GIVEN PASSAGE:
━━━━━━━━━━━━━━━━

<<

NAME

ProductOpener::Tags - multilingual tags taxonomies (hierarchies of tags)

SYNOPSIS

ProductOpener::Tags provides functions to build multilingual tags taxonomies from source files, to use those taxonomies to canonicalize lists of tags, and to display them in different languages.

    use ProductOpener::Tags qw/:all/;

..

DESCRIPTION

..

GLOBAL VARIABLES

%tags_fields

This defines which are the fields that are list of values. To this initial list, taxonomized fields will be added by retrieve_tags_taxonomy

FUNCTIONS

get_property_from_tags ($tagtype, $tags_ref, $property)

Return the value of a property for the first tag of a list that has this property.

Parameters

$tagtype

$tags_ref Reference to a list of tags

$property

get_inherited_property_from_tags ($tagtype, $tags_ref, $property)

Return the value of an inherited property for the first tag of a list that has this property, and the corresponding matching tag.

Parameters

$tagtype

$tags_ref Reference to a list of tags

$property

Return values

$property_value

$matching_tagid

get_matching_regexp_property_from_tags ($tagtype, $tags_ref, $property, $regexp)

━━━━━━━━━━━━━━━━

ENTRIES SUPPLIED:
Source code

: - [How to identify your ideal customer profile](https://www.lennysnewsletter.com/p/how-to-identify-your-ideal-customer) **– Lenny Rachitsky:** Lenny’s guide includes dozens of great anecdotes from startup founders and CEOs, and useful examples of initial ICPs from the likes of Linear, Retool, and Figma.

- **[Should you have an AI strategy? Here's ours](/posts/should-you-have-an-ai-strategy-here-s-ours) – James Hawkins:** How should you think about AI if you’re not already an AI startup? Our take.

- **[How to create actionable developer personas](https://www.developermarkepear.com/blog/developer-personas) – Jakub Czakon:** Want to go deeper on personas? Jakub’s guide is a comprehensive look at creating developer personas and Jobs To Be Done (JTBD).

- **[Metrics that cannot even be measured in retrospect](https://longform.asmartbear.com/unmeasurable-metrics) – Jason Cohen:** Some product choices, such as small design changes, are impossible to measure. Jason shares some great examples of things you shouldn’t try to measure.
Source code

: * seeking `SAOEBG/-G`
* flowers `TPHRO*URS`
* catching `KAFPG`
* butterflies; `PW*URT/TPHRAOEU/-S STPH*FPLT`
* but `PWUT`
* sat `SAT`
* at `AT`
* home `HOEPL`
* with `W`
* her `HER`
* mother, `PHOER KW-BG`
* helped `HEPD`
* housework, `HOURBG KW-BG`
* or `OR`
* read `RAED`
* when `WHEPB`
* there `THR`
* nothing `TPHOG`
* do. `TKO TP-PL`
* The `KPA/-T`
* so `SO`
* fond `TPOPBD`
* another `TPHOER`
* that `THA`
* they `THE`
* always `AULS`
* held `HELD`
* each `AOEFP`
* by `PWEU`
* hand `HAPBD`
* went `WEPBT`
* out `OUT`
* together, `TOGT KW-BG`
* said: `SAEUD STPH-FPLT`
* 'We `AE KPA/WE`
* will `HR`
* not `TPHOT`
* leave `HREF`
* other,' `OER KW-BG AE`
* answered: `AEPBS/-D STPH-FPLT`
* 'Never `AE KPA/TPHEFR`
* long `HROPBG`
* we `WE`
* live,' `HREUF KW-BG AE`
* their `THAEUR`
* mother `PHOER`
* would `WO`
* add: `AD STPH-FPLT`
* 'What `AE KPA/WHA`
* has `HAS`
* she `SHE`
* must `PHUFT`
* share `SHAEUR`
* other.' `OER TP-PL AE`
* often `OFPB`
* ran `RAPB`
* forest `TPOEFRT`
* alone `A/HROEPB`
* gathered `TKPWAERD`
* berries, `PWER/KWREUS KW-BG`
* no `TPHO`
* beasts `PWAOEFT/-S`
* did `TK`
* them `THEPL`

━━━━━━━━━━━━━━━━

PROBLEM SET:
a: Name every function that appears under the FUNCTIONS heading of the ProductOpener::Tags documentation.
b: Answer these questions from the ProductOpener::Tags documentation:
(i) What does %tags_fields define?
(ii) Which two return values are listed for get_inherited_property_from_tags?
(iii) According to the synopsis, what three things do the functions of ProductOpener::Tags do with multilingual tags taxonomies?
c: Carry on the ProductOpener::Tags documentation from the point where it ends.

WRITTEN ANSWERS:
a:
get_property_from_tags
get_inherited_property_from_tags
get_matching_regexp_property_from_tags

b:
(i) It defines which fields are lists of values.
(ii) $property_value and $matching_tagid.
(iii) They build the taxonomies from source files, use them to canonicalize lists of tags, and display the tags in different languages.

c:
Return the value of a property for the first tag of a list that has this property that matches the regexp.

Parameters

$tagtype

$tags_ref Reference to a list of tags

$property

$regexp

get_inherited_property_from_categories_tags ($product_ref, $property) {

Iterating from the most specific category, try to get a property for a tag by exploring the taxonomy (using parents).

Parameters

$product_ref - the product reference

$property - the property - string

Return

$property_value

The property value if found.

$matching_category_id

The matching category id if we found a property value.

get_inherited_properties ($tagtype, $canon_tagid, $properties_names_ref, $fallback_lcs = ["xx", "en"]) {

Try to get a set of properties for a tag by exploring the taxonomy (using parents).

This methods take into account if a property is defined as "undef" (but it cuts value only for the considered branch and might still lead to a value if there are multiple parents branches).

Warning: The algorithm is a bit rough and my not work as you would expect on a DAG. It does not (currently) respect exploration of nodes that joins from multiple parent (in those case you would expect to first explore children from both branches). If we want to change the algorithm for this to work we should first explore parents, and then decide the order, but this methods is more eager to save time.

Parameters

$tagtype - str, name of taxonomy

$canon_tagid - tag id for which we want properties

$properties_names - ref to a list of property name

$fallback_lcs - fallback language code to try

If may search a description:fr but if fallback is ['xx', 'en'] and we find a description:xx or description:en property we will use this value.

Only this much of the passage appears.